» Detail Tugas
Kembalikan bagian dari teks tentang arbitrase tanpa perubahan apa pun, dimulai dengan "Maka Alternatif Penyelesaian" dan berlanjut terus sampai "para pihak yang bersengketa.".

» Kutipan Terpilih
Skip to content Skip to sidebar Skip to footer

Arbitrase proses singkat



BAB I
PENDAHULUAN

A.    Latar Belakang
Pertumbuhan ekonomi yang berkembang dengan pesat membuat sistem perdagangan, perindustrian, ikut pula maju dengan pesat, baik dalam hubungan nasional maupun hubungan internasional. Hal ini sering menjadi pemicu timbulnya sengketa diantara para pihak pelaku usaha dan bisnis, yang mengharuskan para pihak untuk menyelesaikannya baik melalui jalur pengadilan maupun jalur diluar  pengadilan, sehingga diharapkan tidak menggangu iklim bisnis antara pihak yang bersengketa.
Maka Alternatif Penyelesaian Sengketa memberikan kemudahan dengan proses yang cepat, murah dan diselesaikan sebaik-baiknya, melalui Arbitrase, Negosiasi, Mediasi, dan Konsiliasi. Di dalam makalah ini, saya mengambil salah satu contoh penyelesaian sengketa yaitu Arbitrase. Pengertian arbitrase menurut UU No.30 tahun 1999 adalah cara penyelesaian suatu sengketa perdata diluar peradilan umum yang didasarkan pada perjanjian arbitrase yang dibuat secara tertulis oleh para pihak yang bersengketa.

» Data yang Diberikan
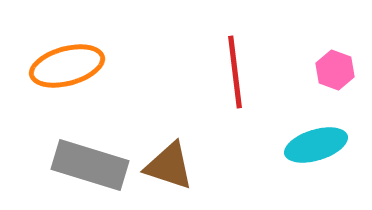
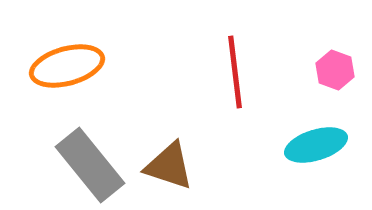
gray rectangle: rotated 34 degrees clockwise
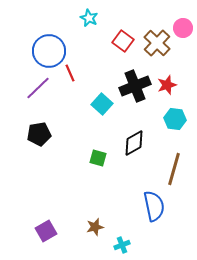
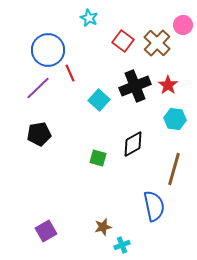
pink circle: moved 3 px up
blue circle: moved 1 px left, 1 px up
red star: moved 1 px right; rotated 18 degrees counterclockwise
cyan square: moved 3 px left, 4 px up
black diamond: moved 1 px left, 1 px down
brown star: moved 8 px right
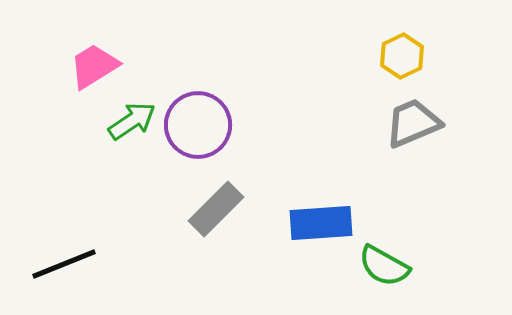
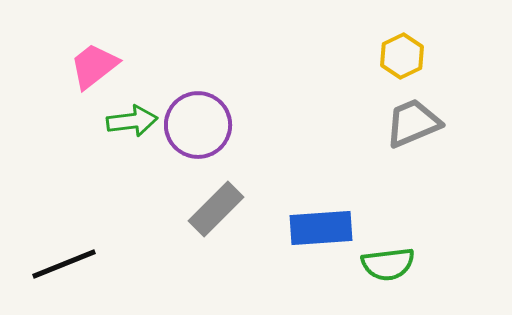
pink trapezoid: rotated 6 degrees counterclockwise
green arrow: rotated 27 degrees clockwise
blue rectangle: moved 5 px down
green semicircle: moved 4 px right, 2 px up; rotated 36 degrees counterclockwise
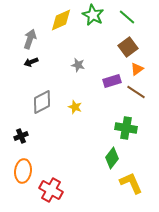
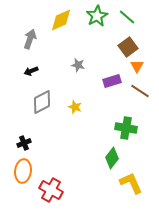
green star: moved 4 px right, 1 px down; rotated 15 degrees clockwise
black arrow: moved 9 px down
orange triangle: moved 3 px up; rotated 24 degrees counterclockwise
brown line: moved 4 px right, 1 px up
black cross: moved 3 px right, 7 px down
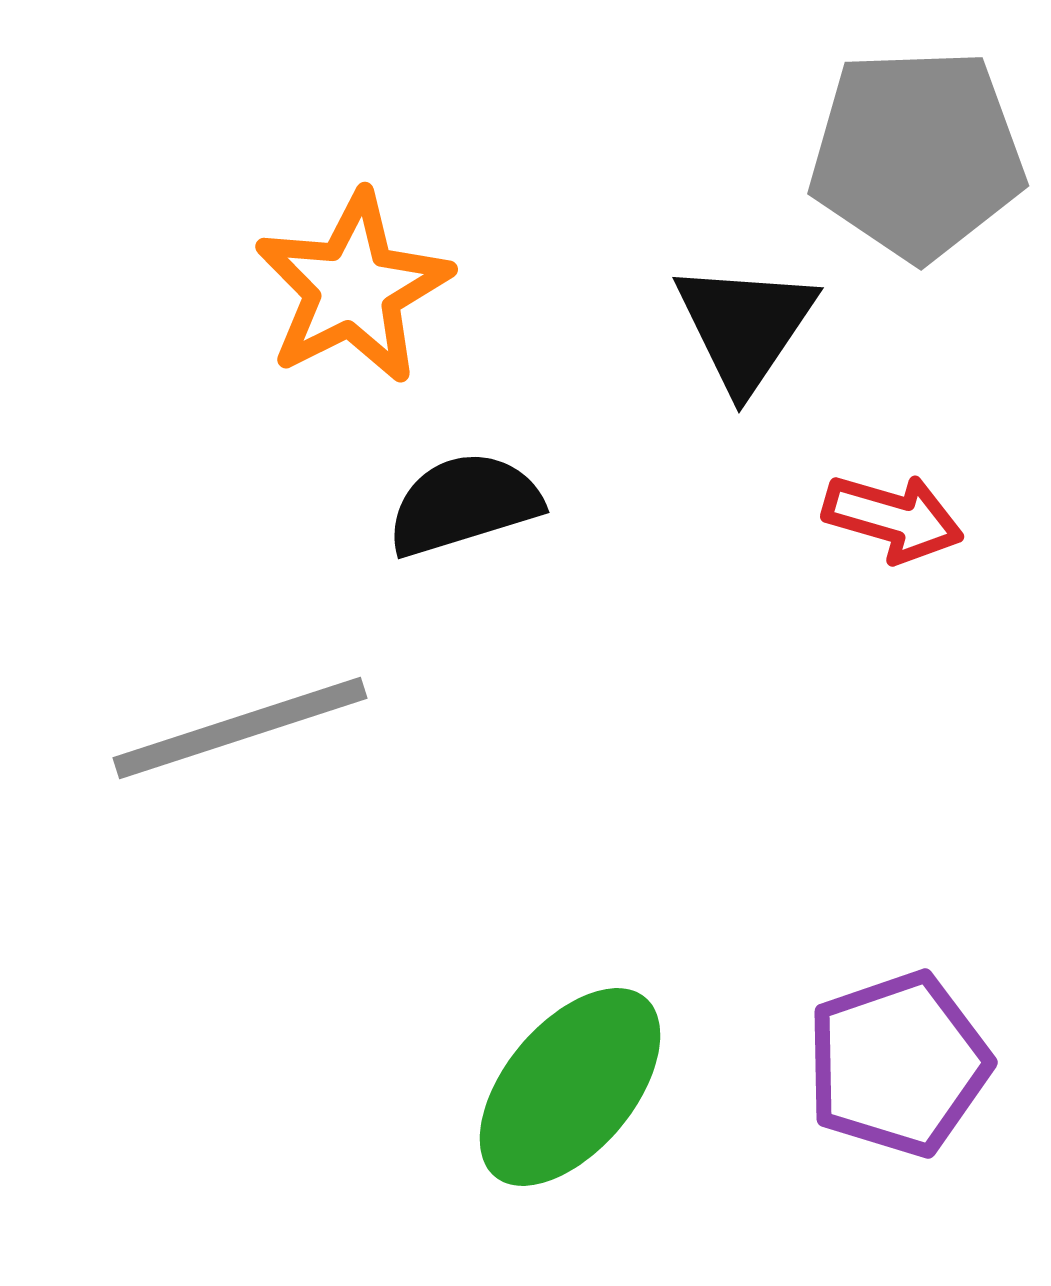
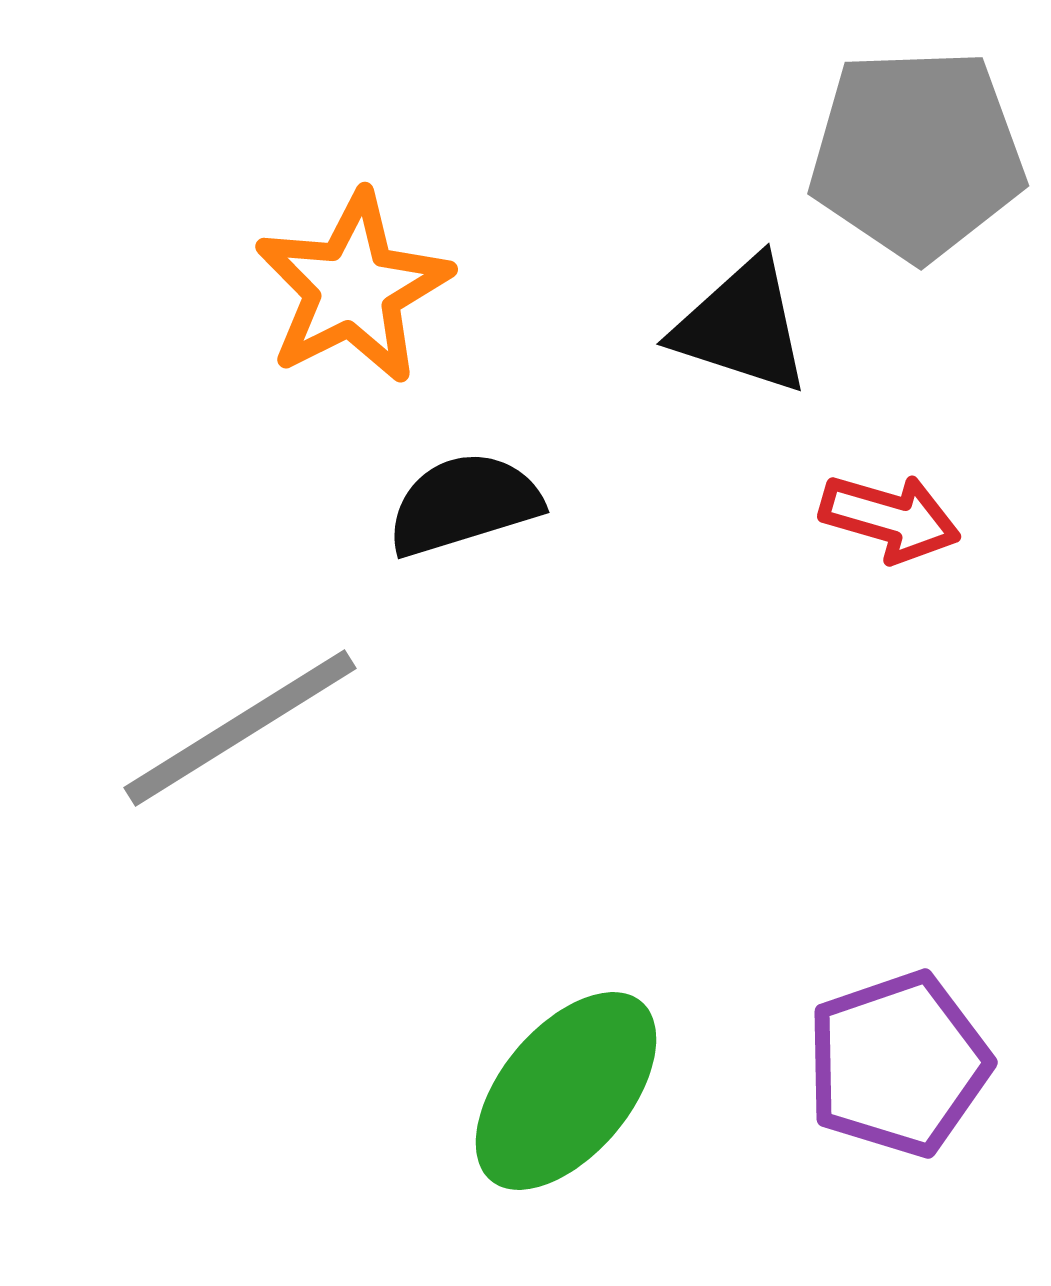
black triangle: moved 3 px left; rotated 46 degrees counterclockwise
red arrow: moved 3 px left
gray line: rotated 14 degrees counterclockwise
green ellipse: moved 4 px left, 4 px down
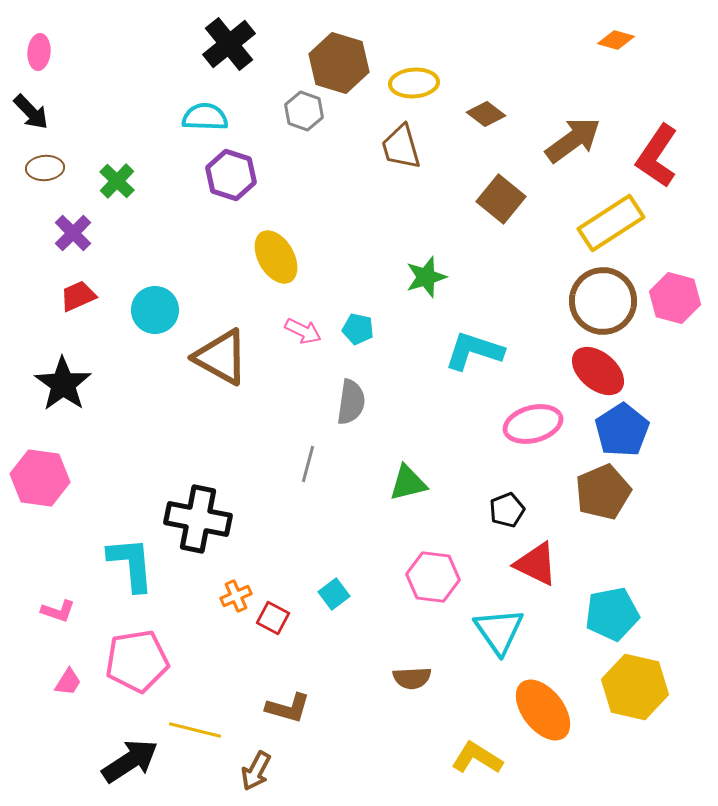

» Hasil Latihan
Maka Alternatif Penyelesaian Sengketa memberikan kemudahan dengan proses yang cepat, murah dan diselesaikan sebaik-baiknya, melalui Arbitrase, Negosiasi, Mediasi, dan Konsiliasi. Di dalam makalah ini, saya mengambil salah satu contoh penyelesaian sengketa yaitu Arbitrase. Pengertian arbitrase menurut UU No.30 tahun 1999 adalah cara penyelesaian suatu sengketa perdata diluar peradilan umum yang didasarkan pada perjanjian arbitrase yang dibuat secara tertulis oleh para pihak yang bersengketa.